Prof. Henry Indraguna Serukan Keadilan Restoratif untuk Kasus Guru Konawe yang Viral

TheIndonesiaTimes – Prof. Henry Indraguna, politisi dari Partai Golkar, menyerukan agar kasus hukum yang menimpa Supriyani, guru honorer asal Konawe Selatan, Sulawesi Tenggara, diselesaikan melalui mekanisme keadilan restoratif. Supriyani ditahan setelah dilaporkan oleh orang tua murid, yang juga seorang anggota Polri, atas tuduhan penganiayaan terhadap anaknya. Kasus ini menjadi viral dan menuai simpati publik karena banyak yang menganggap bahwa Supriyani hanya mencoba mendisiplinkan muridnya.

Henry mengungkapkan bahwa kriminalisasi terhadap guru seperti Supriyani dapat memberikan dampak buruk bagi dunia pendidikan. “Guru adalah ujung tombak pendidikan kita. Langkah tegas kepada Supriyani bisa mengintimidasi guru lain dan mengganggu proses belajar-mengajar,” tegasnya. Ia mendesak aparat hukum untuk tidak gegabah dalam memproses laporan terkait profesi yang begitu esensial bagi bangsa.

Menurut Prof. Henry, restorative justice—atau keadilan restoratif—merupakan solusi yang lebih adil dalam kasus ini, karena dapat menyelesaikan konflik tanpa harus membawa Supriyani ke jalur hukum pidana. Ia menambahkan bahwa pendekatan ini akan mengutamakan dialog dan rekonsiliasi antara pihak-pihak terkait, terutama mengingat bahwa Supriyani adalah seorang ibu dari dua anak yang juga membutuhkan perhatian.

Kejaksaan Negeri Konawe Selatan sempat menahan Supriyani di Lapas Perempuan Kendari selama empat hari. Namun, setelah banyaknya desakan publik dan kecaman dari berbagai pihak, termasuk dari kalangan pendidik, penahanan Supriyani ditangguhkan. Penangguhan ini disambut baik oleh Prof. Henry yang melihatnya sebagai langkah awal menuju keadilan yang lebih manusiawi.

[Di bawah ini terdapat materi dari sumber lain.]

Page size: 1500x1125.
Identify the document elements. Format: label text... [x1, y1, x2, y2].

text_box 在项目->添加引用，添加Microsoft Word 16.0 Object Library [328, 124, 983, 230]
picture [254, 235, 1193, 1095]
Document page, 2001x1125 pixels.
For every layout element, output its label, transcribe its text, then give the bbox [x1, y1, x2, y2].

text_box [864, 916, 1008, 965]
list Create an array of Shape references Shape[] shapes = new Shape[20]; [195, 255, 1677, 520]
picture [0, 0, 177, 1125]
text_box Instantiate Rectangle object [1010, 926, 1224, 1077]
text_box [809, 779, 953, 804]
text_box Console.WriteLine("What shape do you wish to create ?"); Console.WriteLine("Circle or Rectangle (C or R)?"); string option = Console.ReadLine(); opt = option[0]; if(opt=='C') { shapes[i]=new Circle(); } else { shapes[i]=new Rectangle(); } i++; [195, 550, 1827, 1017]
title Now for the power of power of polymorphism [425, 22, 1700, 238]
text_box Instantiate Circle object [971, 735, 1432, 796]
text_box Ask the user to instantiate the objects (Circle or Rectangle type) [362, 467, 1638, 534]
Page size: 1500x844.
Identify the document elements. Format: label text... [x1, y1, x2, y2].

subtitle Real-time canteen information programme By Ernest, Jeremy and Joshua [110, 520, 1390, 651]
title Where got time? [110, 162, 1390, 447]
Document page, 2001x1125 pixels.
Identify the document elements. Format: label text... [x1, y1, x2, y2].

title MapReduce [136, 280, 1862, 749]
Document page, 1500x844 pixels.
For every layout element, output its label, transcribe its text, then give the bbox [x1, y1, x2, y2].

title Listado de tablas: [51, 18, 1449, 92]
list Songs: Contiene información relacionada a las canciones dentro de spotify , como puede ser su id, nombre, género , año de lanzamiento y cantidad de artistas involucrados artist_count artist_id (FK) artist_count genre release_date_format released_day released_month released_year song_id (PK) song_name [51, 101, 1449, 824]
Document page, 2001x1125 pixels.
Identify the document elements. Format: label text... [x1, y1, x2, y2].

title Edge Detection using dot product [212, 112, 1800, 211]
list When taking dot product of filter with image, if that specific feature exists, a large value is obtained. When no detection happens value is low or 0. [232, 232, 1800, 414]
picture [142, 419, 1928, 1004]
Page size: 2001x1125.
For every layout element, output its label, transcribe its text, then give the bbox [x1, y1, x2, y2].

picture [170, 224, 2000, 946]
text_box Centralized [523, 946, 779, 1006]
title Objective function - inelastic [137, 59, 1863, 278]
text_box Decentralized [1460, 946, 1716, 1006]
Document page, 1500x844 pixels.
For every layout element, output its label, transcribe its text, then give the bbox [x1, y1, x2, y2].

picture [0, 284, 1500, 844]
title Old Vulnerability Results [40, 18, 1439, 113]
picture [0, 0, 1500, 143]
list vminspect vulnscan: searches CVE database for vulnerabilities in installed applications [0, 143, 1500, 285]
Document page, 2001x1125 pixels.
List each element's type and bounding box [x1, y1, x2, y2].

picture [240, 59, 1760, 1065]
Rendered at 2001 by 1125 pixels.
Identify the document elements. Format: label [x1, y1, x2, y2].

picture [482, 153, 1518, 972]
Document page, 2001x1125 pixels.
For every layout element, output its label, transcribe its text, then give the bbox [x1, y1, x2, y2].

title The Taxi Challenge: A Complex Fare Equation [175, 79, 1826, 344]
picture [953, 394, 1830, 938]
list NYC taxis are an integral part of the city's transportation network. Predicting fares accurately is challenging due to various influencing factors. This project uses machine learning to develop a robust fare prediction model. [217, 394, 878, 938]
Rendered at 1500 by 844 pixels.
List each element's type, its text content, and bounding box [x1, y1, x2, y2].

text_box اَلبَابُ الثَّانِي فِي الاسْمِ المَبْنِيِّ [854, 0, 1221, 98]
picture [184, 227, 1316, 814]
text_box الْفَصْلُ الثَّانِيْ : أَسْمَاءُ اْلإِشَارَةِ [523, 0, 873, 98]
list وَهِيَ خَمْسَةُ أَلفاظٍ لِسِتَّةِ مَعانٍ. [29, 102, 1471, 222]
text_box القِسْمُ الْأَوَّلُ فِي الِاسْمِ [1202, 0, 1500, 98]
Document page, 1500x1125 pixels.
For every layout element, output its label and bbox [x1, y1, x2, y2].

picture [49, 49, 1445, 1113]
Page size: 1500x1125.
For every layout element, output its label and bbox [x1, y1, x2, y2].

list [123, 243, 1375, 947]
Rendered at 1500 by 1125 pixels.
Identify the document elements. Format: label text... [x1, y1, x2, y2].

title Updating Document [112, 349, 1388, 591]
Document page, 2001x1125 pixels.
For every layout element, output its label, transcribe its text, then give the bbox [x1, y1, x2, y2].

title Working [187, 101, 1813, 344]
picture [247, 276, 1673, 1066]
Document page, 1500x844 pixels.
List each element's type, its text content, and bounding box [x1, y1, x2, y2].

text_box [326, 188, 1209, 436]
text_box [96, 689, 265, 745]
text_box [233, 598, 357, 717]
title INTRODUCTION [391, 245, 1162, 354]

Dalam pandangan Prof. Henry, tindakan disiplin yang dilakukan Supriyani tidak dapat langsung disamakan dengan tindak kekerasan. Oleh karena itu, ia berharap agar pihak kejaksaan mempertimbangkan kembali kelayakan kasus ini dan fokus pada penyelesaian yang tidak merugikan Supriyani sebagai pendidik. Ia juga menegaskan bahwa penegakan hukum tidak boleh mengabaikan keadilan sosial dan kemanusiaan.

Kasus ini turut mendapat perhatian dari Kementerian Pendidikan Dasar dan Menengah yang berencana memberi afirmasi kepada Supriyani untuk menjadi Pegawai Pemerintah dengan Perjanjian Kerja (PPPK). Menurut Menteri Abdul Mu’ti, langkah afirmasi ini menunjukkan komitmen pemerintah dalam melindungi hak guru dan memastikan mereka dapat menjalankan tugasnya dengan rasa aman.

Henry menyambut baik langkah afirmasi tersebut. Menurutnya, jika Supriyani diangkat menjadi ASN, hal itu akan membantu meningkatkan stabilitas ekonomi keluarganya, yang selama ini bergantung pada penghasilan suaminya sebagai petani. Dengan penghasilan yang lebih baik, Supriyani bisa lebih fokus dalam menjalankan peran sebagai guru tanpa harus khawatir akan tekanan ekonomi.

Di sisi lain, Prof. Henry juga meminta perhatian lebih dari masyarakat terhadap profesi guru yang selama ini banyak menghadapi tantangan, baik dari segi kesejahteraan maupun perlindungan hukum. Ia berharap kasus Supriyani ini menjadi pembelajaran agar guru-guru di Indonesia dilindungi dari upaya kriminalisasi yang merugikan.

Kasus ini kembali menyoroti kondisi guru honorer di Indonesia, yang masih sering menghadapi risiko rendahnya perlindungan hukum. Henry berpendapat bahwa kasus seperti ini perlu ditangani dengan kebijakan yang berpihak pada dunia pendidikan dan tidak merugikan posisi guru di sekolah.

Sebagai penutup, Prof. Henry menyatakan komitmennya untuk terus memperjuangkan keadilan bagi guru di Indonesia. Menurutnya, keadilan tidak hanya soal menjatuhkan hukuman, tetapi juga soal memberikan hak yang sesuai bagi mereka yang bekerja keras mendidik generasi bangsa.